Not that I am being lazy, but I think that you should read The Datsun and the Shoe Tree, a “Florid Affairs” column by Thomas L Freetrademan.
I was changing planes at the new airport in Jakarta the other day, on the way to Stockholm from Vladivostok. Three young Bangladeshi boys sat in the passenger lounge, watching The Power Rangers on satellite TV. Their mother–garbed in the traditional sari–talked to her cousin, a migrant worker who sold German-designed Walkman knockoffs in Hong Kong, on a shiny new Samsung cell phone. Sitting to one side of them was a young Chinese émigré on his way to Toronto to work for a software company, and on the other a business-suited Rastafarian making a connection to Bratislava. Meanwhile, a couple of Tuareg tribesmen sat cross-legged in front of the ticket counter, cooking yams over a flaming mound of ticket stubs.What’s my point? I don’t actually have one–but opening my columns with strings of clichéd cultural juxtapositions really cuts down my workload. . .

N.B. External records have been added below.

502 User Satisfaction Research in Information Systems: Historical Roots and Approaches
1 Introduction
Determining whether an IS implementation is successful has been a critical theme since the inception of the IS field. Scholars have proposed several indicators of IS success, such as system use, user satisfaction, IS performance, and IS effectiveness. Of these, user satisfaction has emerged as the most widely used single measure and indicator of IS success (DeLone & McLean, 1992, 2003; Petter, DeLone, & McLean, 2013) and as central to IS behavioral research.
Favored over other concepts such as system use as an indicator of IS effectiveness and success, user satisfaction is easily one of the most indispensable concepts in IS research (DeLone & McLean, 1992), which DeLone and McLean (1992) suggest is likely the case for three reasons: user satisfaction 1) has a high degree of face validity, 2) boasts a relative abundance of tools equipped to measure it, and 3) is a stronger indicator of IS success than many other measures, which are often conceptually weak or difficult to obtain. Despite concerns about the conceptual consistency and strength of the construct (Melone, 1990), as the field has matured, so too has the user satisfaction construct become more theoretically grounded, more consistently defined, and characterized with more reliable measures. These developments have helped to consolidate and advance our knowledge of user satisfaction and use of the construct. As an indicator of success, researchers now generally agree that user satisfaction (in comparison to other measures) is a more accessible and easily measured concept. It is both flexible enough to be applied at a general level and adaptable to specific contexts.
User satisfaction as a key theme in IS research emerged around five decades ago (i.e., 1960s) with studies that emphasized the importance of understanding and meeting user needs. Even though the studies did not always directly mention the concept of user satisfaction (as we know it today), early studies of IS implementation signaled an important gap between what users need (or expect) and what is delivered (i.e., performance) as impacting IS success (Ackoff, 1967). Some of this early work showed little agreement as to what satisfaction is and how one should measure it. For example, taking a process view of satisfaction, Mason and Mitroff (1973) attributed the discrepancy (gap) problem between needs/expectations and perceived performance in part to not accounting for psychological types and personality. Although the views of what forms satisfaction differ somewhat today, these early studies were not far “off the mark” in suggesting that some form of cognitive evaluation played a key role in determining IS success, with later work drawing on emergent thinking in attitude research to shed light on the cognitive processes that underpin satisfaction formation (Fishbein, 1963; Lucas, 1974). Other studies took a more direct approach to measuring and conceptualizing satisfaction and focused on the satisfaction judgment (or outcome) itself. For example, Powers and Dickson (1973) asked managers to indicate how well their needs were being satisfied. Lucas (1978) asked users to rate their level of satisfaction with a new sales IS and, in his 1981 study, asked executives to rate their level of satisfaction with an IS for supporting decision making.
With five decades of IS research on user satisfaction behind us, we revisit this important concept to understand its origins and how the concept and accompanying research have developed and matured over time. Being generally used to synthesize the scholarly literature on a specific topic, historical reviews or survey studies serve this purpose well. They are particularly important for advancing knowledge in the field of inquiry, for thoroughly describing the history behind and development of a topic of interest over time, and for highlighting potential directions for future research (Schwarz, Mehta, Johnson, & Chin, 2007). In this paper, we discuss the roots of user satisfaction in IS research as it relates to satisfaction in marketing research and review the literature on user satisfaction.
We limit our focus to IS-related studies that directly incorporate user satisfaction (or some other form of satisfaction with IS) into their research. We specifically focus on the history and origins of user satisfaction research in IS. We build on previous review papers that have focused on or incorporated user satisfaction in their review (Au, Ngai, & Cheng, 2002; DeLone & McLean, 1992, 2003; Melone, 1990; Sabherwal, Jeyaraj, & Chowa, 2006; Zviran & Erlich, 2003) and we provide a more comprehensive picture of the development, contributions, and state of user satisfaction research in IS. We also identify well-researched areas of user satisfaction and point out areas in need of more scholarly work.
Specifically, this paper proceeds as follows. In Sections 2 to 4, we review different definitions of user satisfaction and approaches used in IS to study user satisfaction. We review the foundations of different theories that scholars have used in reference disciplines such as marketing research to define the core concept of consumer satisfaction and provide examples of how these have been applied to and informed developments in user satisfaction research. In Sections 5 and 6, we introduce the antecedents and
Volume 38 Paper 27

Brilliant stuff from Freetrademan. He concludes with
Anyway, the world out there is changing fast. We have to change with it–whether we are ready or not. But imagine the world as it could be if we finally tore down those walls. We could have a computer in every home, an Internet connection in every classroom, a Big Mac in every stomach, tortured metaphors in every paragraph–and a brilliant, free-trading, celebrity foreign affairs columnist in every newspaper.
Reading the commentaries on Tom Friedman is definitely more entertaining and edifying than reading Tom himself.